**Task brief**:
Please set down each entry exactly, omitting any picture it holds.

** Data shown follows **

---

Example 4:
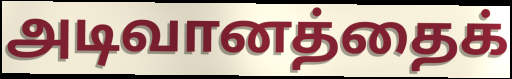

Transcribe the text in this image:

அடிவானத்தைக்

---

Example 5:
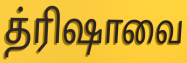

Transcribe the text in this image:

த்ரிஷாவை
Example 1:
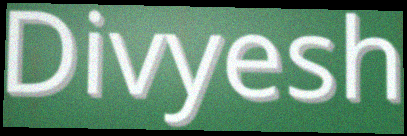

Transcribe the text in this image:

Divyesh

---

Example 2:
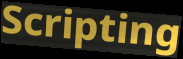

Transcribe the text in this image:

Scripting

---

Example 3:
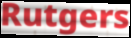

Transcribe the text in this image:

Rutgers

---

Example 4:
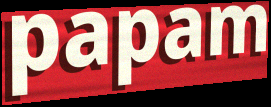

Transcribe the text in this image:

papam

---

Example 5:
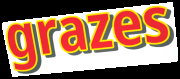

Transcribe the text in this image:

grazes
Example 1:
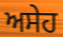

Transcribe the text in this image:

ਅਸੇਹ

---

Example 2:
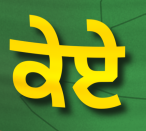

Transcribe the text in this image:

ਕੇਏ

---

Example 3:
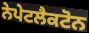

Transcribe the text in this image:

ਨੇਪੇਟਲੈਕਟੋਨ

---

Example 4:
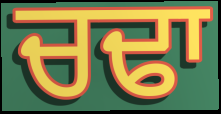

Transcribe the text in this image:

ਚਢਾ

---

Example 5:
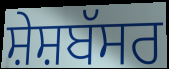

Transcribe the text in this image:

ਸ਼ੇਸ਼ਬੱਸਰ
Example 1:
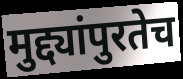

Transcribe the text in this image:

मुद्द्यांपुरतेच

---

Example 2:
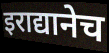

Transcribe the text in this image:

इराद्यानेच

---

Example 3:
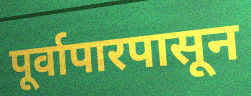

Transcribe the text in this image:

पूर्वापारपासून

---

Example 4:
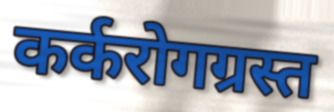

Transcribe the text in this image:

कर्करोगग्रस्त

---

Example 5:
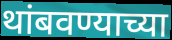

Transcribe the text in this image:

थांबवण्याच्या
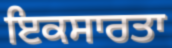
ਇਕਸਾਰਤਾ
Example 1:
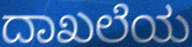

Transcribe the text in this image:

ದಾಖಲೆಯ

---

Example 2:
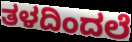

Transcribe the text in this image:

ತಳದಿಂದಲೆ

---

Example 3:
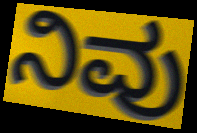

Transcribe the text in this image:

** End of Data shown **

**Result of this task**:
---

Example 4:

Transcribe the text in this image:

அடிவானத்தைக்

---

Example 5:

Transcribe the text in this image:

த்ரிஷாவை
Example 1:

Transcribe the text in this image:

Divyesh

---

Example 2:

Transcribe the text in this image:

Scripting

---

Example 3:

Transcribe the text in this image:

Rutgers

---

Example 4:

Transcribe the text in this image:

papam

---

Example 5:

Transcribe the text in this image:

grazes
Example 1:

Transcribe the text in this image:

ਅਸੇਹ

---

Example 2:

Transcribe the text in this image:

ਕੇਏ

---

Example 3:

Transcribe the text in this image:

ਨੇਪੇਟਲੈਕਟੋਨ

---

Example 4:

Transcribe the text in this image:

ਚਢਾ

---

Example 5:

Transcribe the text in this image:

ਸ਼ੇਸ਼ਬੱਸਰ
Example 1:

Transcribe the text in this image:

मुद्द्यांपुरतेच

---

Example 2:

Transcribe the text in this image:

इराद्यानेच

---

Example 3:

Transcribe the text in this image:

पूर्वापारपासून

---

Example 4:

Transcribe the text in this image:

कर्करोगग्रस्त

---

Example 5:

Transcribe the text in this image:

थांबवण्याच्या
ਇਕਸਾਰਤਾ
Example 1:

Transcribe the text in this image:

ದಾಖಲೆಯ

---

Example 2:

Transcribe the text in this image:

ತಳದಿಂದಲೆ

---

Example 3:

Transcribe the text in this image:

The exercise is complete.